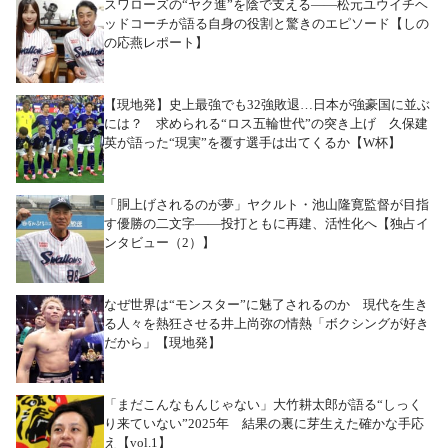
スワローズの“ヤク進”を陰で支える――松元ユウイチヘ
ッドコーチが語る自身の役割と驚きのエピソード【しの
の応燕レポート】
【現地発】史上最強でも32強敗退…日本が強豪国に並ぶ
には？ 求められる“ロス五輪世代”の突き上げ 久保建
英が語った“現実”を覆す選手は出てくるか【W杯】
「胴上げされるのが夢」ヤクルト・池山隆寛監督が目指
す優勝の二文字――投打ともに再建、活性化へ【独占イ
ンタビュー（2）】
なぜ世界は“モンスター”に魅了されるのか 現代を生き
る人々を熱狂させる井上尚弥の情熱「ボクシングが好き
だから」【現地発】
「まだこんなもんじゃない」大竹耕太郎が語る“しっく
り来ていない”2025年 結果の裏に芽生えた確かな手応
え【vol.1】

──────────────────────────────

** Assignment **
Print the listing verbatim; no pictures.

** Task output **
スワローズの“ヤク進”を陰で支える――松元ユウイチヘ
ッドコーチが語る自身の役割と驚きのエピソード【しの
の応燕レポート】
【現地発】史上最強でも32強敗退…日本が強豪国に並ぶ
には？ 求められる“ロス五輪世代”の突き上げ 久保建
英が語った“現実”を覆す選手は出てくるか【W杯】
「胴上げされるのが夢」ヤクルト・池山隆寛監督が目指
す優勝の二文字――投打ともに再建、活性化へ【独占イ
ンタビュー（2）】
なぜ世界は“モンスター”に魅了されるのか 現代を生き
る人々を熱狂させる井上尚弥の情熱「ボクシングが好き
だから」【現地発】
「まだこんなもんじゃない」大竹耕太郎が語る“しっく
り来ていない”2025年 結果の裏に芽生えた確かな手応
え【vol.1】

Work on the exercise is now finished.